I haven't had a chance to work with OS X yet, but have worked for several years with various flavors of Unix (AIX, HP-UX, Solaris I & II, DEC OSF). Unix being Unix, there are lots of ways to write/install custom commands without affecting the delivered versions. One way is with aliases, especially if you want to use a lot of switches and have trouble remembering them, or want to execute a common series of pipes with less effort (e.g. alias -x paths='echo $PATH | awk -F: '"'{for (i=1; i<=NF; i++)"' printf("%sn"),$i}'"'"). Another way is by manipulating the PATH environment variable. This is typcially done in your .login (for Bourne/Korn users) or .profile (for C shell users). You place the custom command somewhere (/usr/bin is common), then modify your PATH so that /usr/bin is referenced before /bin (or wherever the standard command is located). For example (assuming /bin is already in the PATH), PATH=/usr/bin:$PATH. Your customized command will then be located and executed before the standard command, but the standard command is still available for use by specifying the absolute path (e.g., /bin/ls instead of ls). As a security point, if you are running a multi-user environment, the PATH for root (or any user with root priv) should ALWAYS specify /bin before any other path (including '.'). This way, if you are in another users directory who happens to have written a command that uses the same name, but executes a different result, you don't accidentally run the customized command with root priv. To verify the specific executable image/script will be used when you invoke a command, use the "which" command (e.g. "which ls"). On some flavors of Unix, the "which" command will recognize and report that the command is actually an alias, and show you what it is aliased to. Unfortunately, some flavors won't do this (HP-UX 11.0 being one). If the command can't be found, or the alias expanded, "which" reports "no [command] found in [your expanded PATH variable]". Hope this help more than confuses.

I'm not familiar with manipulating the man pages.


[ Reply to This | # ]
Getting man pages to work
Authored by: _merlin on Mar 09, '01 08:45:06PM

The reason the man pages are unavailable is that Mac OS X expects to find them in share/man, not man (as many other UN*Xes do). To solve this problem, use the following commands to build and install the programs:

./configure --mandir=/usr/local/share/man
su root
#enter root password when prompted
make install

What we've done different is to tell the configuration script which directory the manual pages should be placed in, and told the shell to "rehash". That is, to scan the implicit executable search paths for now programs.

Vasantha Crabb

[ Reply to This | # ]
Getting man pages to work
Authored by: sven on Mar 10, '01 08:16:40AM

I can't verify this right now (wish PB would run on Titaniums...) but I believe OSX also honors the MANPATH environment variable.
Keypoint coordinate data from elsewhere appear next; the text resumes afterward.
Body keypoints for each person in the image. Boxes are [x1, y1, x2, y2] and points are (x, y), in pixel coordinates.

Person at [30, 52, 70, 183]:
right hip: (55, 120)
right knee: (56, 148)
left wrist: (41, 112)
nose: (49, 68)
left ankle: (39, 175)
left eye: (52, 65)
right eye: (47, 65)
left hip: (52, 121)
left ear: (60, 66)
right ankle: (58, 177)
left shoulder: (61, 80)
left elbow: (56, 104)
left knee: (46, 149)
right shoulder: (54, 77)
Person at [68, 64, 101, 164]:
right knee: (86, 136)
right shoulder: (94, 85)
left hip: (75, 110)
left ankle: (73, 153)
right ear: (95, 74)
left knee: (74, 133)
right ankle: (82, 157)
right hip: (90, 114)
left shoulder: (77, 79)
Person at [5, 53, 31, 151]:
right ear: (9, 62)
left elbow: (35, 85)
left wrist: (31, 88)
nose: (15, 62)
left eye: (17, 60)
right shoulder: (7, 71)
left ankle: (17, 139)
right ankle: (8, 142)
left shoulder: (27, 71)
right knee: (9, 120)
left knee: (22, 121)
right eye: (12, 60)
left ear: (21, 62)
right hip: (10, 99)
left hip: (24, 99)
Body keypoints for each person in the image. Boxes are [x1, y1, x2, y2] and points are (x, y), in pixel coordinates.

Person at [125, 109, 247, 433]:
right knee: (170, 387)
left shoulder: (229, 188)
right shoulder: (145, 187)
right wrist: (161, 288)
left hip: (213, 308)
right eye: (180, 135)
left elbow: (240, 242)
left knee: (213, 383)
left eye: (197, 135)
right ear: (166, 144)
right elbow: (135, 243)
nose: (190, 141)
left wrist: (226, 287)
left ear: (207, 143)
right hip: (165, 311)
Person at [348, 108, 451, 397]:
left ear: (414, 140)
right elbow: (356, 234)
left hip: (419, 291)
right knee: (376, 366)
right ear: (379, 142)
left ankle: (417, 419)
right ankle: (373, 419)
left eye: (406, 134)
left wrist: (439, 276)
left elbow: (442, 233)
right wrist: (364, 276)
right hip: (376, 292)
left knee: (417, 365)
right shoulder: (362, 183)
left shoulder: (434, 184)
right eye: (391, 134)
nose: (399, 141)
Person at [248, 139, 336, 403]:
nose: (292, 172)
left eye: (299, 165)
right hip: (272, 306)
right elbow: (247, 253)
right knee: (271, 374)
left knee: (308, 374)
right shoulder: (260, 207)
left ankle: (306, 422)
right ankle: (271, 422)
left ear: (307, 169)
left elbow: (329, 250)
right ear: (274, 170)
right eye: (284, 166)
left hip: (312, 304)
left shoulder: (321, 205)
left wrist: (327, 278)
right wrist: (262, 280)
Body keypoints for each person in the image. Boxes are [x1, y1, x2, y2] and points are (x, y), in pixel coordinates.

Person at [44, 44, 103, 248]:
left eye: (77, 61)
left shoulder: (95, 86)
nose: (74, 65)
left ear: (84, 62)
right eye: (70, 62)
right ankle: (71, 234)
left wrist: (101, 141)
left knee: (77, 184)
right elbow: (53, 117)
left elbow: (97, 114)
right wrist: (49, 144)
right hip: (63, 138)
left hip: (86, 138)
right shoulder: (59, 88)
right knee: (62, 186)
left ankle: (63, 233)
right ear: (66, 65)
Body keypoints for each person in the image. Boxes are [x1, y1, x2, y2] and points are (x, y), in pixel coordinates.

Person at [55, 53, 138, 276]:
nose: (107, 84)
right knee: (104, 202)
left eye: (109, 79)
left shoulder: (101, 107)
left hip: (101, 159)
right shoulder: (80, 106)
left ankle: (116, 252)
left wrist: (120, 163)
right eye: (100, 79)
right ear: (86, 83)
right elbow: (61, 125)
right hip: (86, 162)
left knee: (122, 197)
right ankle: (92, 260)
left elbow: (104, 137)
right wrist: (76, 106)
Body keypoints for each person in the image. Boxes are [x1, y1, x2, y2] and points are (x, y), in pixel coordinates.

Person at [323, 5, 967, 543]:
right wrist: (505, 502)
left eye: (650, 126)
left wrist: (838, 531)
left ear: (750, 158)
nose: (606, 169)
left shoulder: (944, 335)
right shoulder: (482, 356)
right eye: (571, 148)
So you could add additional directories to your MANPATH:

setenv MANPATH /usr/share/man:/usr/local/man:$MANPATH


[ Reply to This | # ]
Getting man pages to work
Authored by: _merlin on Mar 11, '01 04:44:59AM

It only honours the environment variable if you delete your man.conf file. You can edit the file to make it search more directories (you can find it at /etc/man.conf). I think it's a better solution to just use the directories the OS likes.